- **WORK TO COMPLETE**:
The expected result is the full listing, retyped exactly, without a single picture.

- **DATASET EXTRACT**:

※

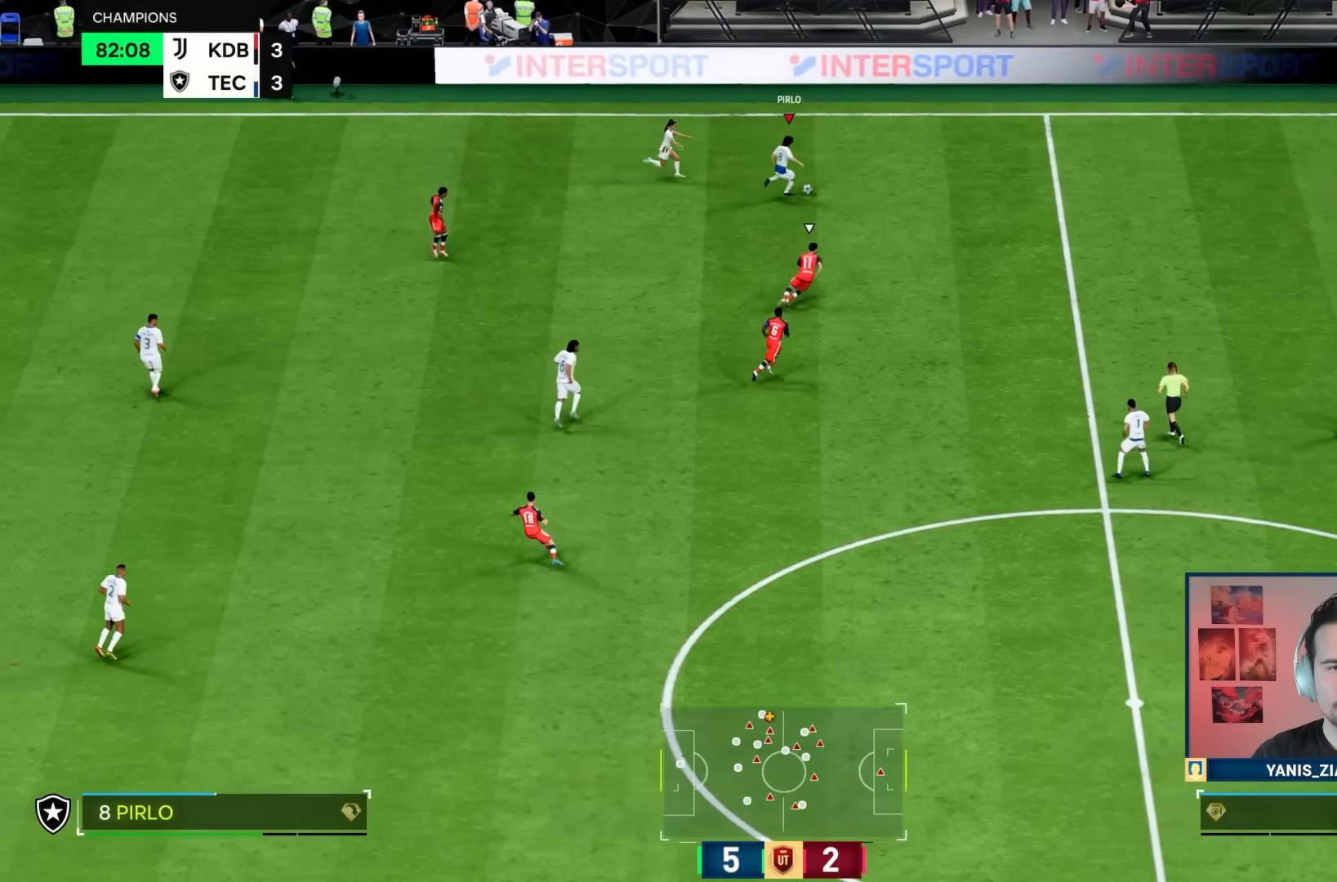
{"buttons": ["R1"], "left_stick": "right", "right_stick": "center", "events": [[67, "R1", "down"], [450, "left_stick", "right"]]}
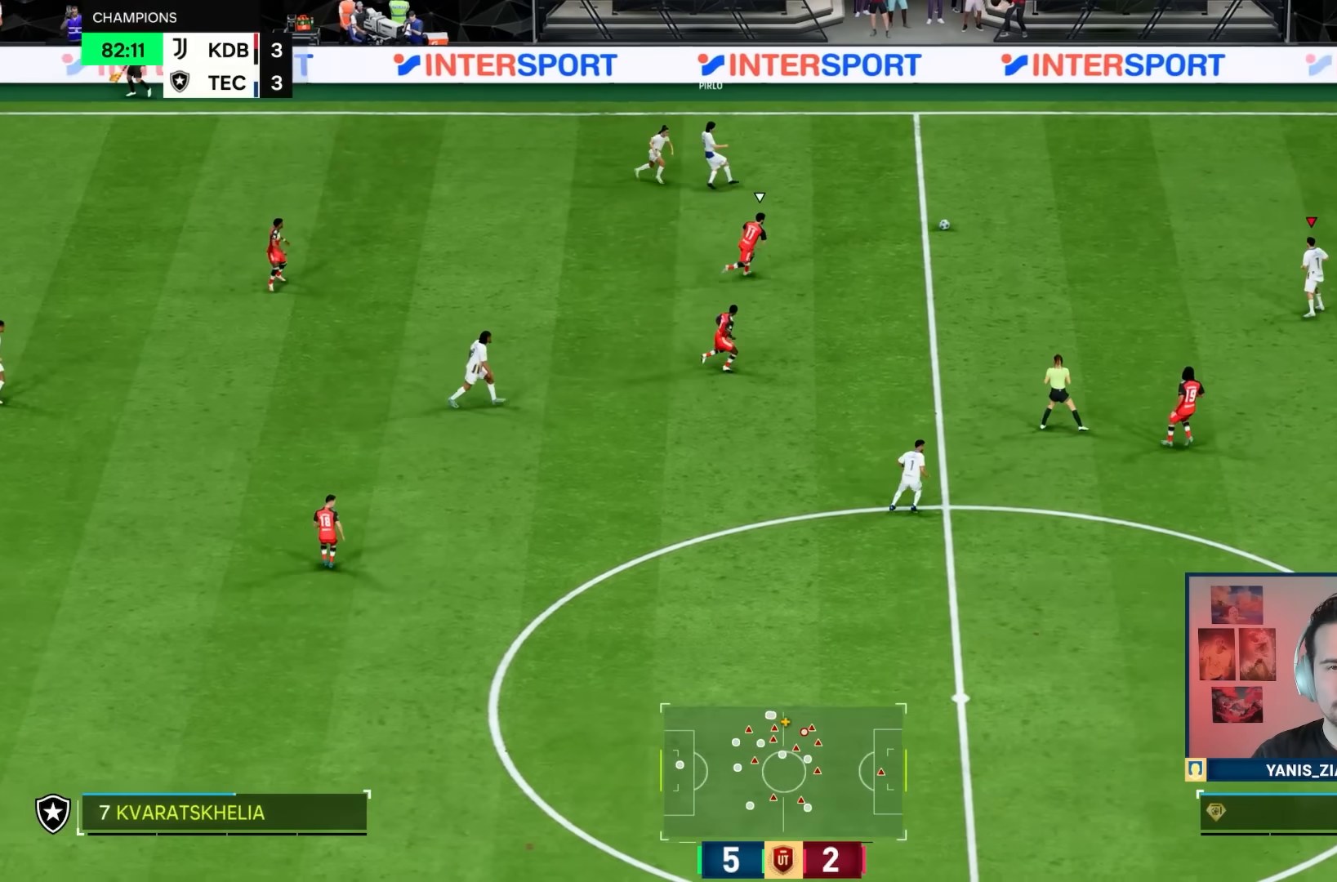
{"buttons": [], "left_stick": "down-right", "right_stick": "center", "events": [[17, "left_stick", "up-right"], [150, "left_stick", "up-left"], [250, "R1", "up"], [317, "left_stick", "down"], [450, "left_stick", "down-right"]]}
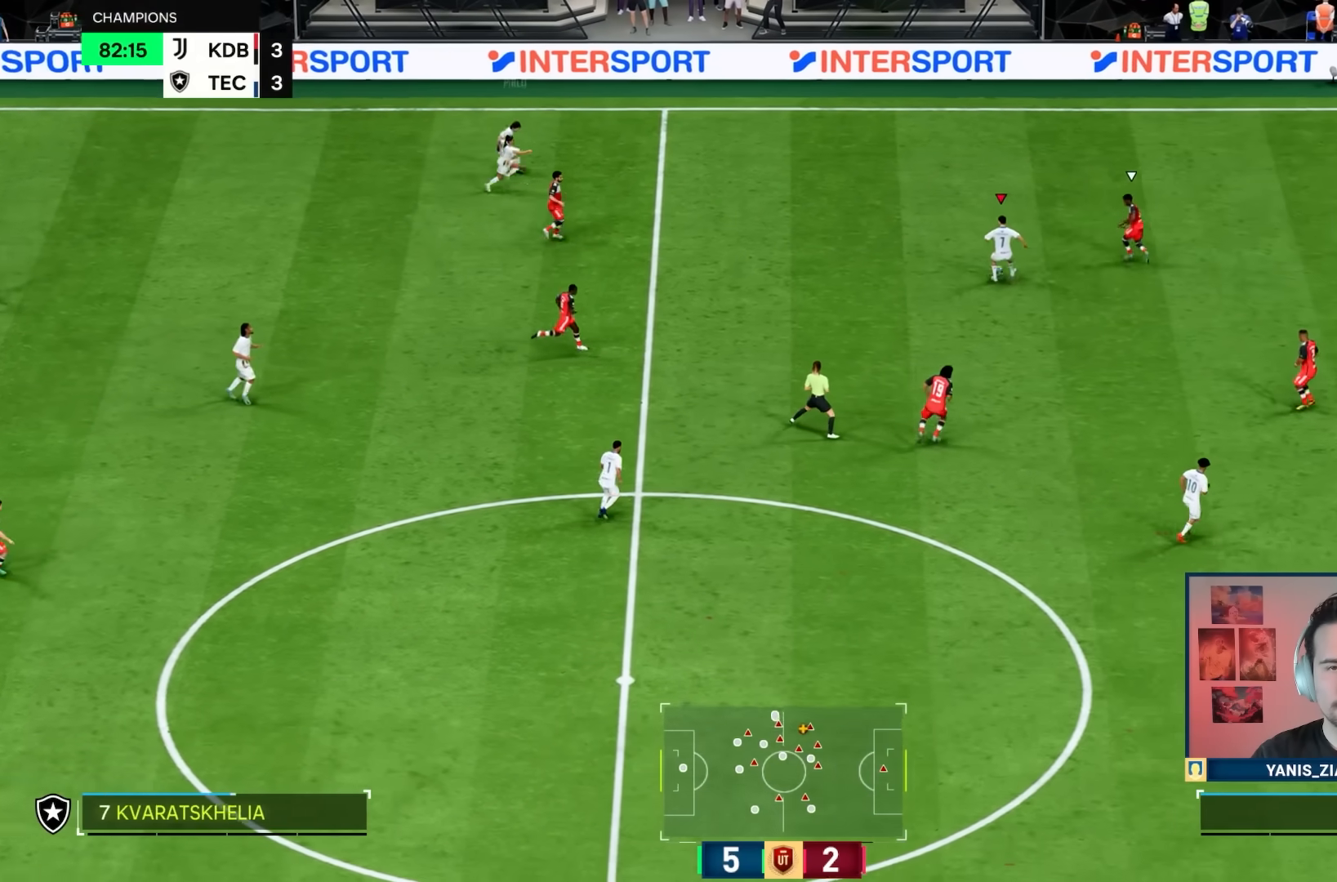
{"buttons": ["CROSS"], "left_stick": "down", "right_stick": "center", "events": [[333, "left_stick", "down"], [483, "CROSS", "down"]]}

※

- **REPLY TO THE EXERCISE**:
{"buttons": ["R1"], "left_stick": "right", "right_stick": "center", "events": [[67, "R1", "down"], [450, "left_stick", "right"]]}
{"buttons": [], "left_stick": "down-right", "right_stick": "center", "events": [[17, "left_stick", "up-right"], [150, "left_stick", "up-left"], [250, "R1", "up"], [317, "left_stick", "down"], [450, "left_stick", "down-right"]]}
{"buttons": ["CROSS"], "left_stick": "down", "right_stick": "center", "events": [[333, "left_stick", "down"], [483, "CROSS", "down"]]}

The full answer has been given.